[discuss] global cyber sovereignty [was discuss Digest, Vol 3, Issue 67, etc.]

S Moonesamy sm+1net at elandsys.com
Sun Feb 23 00:41:33 UTC 2014

At 11:35 22-02-2014, JFC Morfin wrote:
>I think this issue is the only one where this list can really help 
>the Govs. that will meet in Sao Paulo. It concerns what we could 
>call "global cyber sovereignty". I will try to gather some elements 
>for common consideration.


>2. Advent of Cyberspace
>With the advent of cyber space, it was naturally decided in 1978 and 
>accepted (cf. ICP-1) that the source of national cyber authority was 
>the ISO 3166 table of *territories* (not of sovereign states). The 
>rationale by then was either to divide the world:

There was a comment from Keith Davidson about ICP-I.

>Now, we observe that a territory (i.e. a part or the entire national 
>space) and a "state relational space" have many similarities. The 
>same for a territorial domain and a private relational 
>space.  Mokapetris who documented the DNS, called them "domains", a 
>TLD being a territory's general domain. So, we observe that the 
>Tymnet/PTT, the Internet, the DNS, and the general common practice 
>converge toward relational spaces that can be identified by domain 
>names, gathering people and machines that accept that "domain name" 
>for the domain of their structured relational space. In terms of 
>sovereignty, it means that sovereignty is attached to the space 
>supported by a relational support system/management structure. This 
>is what Jon Postel documented as a "NIC", network information center.
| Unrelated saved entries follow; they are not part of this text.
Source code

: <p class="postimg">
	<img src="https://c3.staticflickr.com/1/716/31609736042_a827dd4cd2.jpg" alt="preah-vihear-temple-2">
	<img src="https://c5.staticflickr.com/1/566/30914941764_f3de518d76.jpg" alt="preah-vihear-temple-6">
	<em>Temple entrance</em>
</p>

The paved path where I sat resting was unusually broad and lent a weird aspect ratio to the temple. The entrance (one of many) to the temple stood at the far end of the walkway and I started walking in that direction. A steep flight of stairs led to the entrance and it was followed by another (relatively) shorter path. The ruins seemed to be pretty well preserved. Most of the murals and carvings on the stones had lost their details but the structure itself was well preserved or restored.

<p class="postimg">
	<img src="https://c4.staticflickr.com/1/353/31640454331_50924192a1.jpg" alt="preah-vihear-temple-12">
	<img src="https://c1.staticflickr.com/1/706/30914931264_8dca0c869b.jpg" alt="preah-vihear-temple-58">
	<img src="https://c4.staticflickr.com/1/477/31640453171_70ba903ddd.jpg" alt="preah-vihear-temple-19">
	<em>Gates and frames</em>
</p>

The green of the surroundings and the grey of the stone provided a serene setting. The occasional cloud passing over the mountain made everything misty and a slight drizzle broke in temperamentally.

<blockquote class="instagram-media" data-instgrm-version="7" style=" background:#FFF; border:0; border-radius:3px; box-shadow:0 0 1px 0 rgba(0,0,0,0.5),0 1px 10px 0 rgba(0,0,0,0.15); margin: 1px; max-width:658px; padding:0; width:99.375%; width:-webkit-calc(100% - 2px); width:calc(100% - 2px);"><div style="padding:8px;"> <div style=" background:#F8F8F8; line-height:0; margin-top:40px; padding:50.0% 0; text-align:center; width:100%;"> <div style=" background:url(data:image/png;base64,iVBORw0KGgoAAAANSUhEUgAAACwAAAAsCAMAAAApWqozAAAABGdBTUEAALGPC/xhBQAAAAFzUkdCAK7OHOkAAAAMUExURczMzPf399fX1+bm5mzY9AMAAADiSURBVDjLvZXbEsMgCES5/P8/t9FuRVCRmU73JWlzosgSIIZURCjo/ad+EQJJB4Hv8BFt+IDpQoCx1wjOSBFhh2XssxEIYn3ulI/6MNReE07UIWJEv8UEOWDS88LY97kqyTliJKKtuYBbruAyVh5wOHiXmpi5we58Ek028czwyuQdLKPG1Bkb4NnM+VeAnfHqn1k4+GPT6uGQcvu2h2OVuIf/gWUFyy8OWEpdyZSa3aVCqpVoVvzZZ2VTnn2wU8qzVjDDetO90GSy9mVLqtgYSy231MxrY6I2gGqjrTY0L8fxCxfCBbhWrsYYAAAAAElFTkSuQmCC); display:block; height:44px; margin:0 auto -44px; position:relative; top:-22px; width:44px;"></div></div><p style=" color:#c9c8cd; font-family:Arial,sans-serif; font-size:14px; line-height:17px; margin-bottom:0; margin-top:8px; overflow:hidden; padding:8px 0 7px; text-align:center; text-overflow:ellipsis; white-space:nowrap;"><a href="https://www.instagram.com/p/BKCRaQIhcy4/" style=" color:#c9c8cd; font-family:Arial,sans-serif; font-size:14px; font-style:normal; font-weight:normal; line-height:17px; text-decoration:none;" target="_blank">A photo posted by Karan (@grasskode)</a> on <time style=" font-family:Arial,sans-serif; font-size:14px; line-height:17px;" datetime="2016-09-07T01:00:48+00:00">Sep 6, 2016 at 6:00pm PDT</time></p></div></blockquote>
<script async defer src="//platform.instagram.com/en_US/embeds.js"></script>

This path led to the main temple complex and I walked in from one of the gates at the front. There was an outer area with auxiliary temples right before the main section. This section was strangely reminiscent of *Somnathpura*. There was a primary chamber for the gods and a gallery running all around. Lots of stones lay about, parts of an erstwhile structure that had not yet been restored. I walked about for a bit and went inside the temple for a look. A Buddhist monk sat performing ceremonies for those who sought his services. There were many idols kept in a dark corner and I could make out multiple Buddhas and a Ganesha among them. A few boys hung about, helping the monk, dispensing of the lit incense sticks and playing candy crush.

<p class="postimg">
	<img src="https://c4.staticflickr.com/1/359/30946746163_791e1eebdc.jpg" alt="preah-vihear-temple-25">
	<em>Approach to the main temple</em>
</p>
Please see my comments at the end of this message.

>This is a case we recently observed on Wikipedia in France. As a 
>result of Google's enforcement of its global rules, the French 
>privacy protection agency has been designated by the other European 
>agencies as their leader to study the resulting legal cases. The 
>French NSA equivalent summoned the President of MediaWiki France and 
>asked him to remove a page they considered as violating military 
>secrets. This was a test to understand (without lawyers 
>interference) how multinational structures would react. He explained 
>to them how to do it and removed the page. There was an uproar in 
>the MediaWiki community, and three hours later a Swiss lady restored the page.

The above seem related to the DCRI.

>root file manager. This means that even if "com" was managed in the 
>cloud by multiple masters or processes, or is foreign, the root 
>could be used to block a ".com" name. The plaintiff (here ICE) is, 
>therefore, entitled to ask an US Judge to impose VeriSign to load 
>the name associated to an ICE address in the root-file.

I consider the above as an unknown.

>The case did not occur yet. But nothing prevents it from being 
>raised. Except if extraterritoriality was granted to the root file.

There has been some studies about sovereignty, jurisdiction, 
etc.  The proposals I have read do not cite any of those studies.  It 
is difficult to establish the veracity of the historical information 
mentioned in the discussions.

There are articles at 
http://articles.latimes.com/2003/may/11/nation/na-nyt11 and 
http://www.sciencemag.org/content/342/6154/60.full  Nowadays, it is 
more and more difficult for the average person to determine whom to rely on.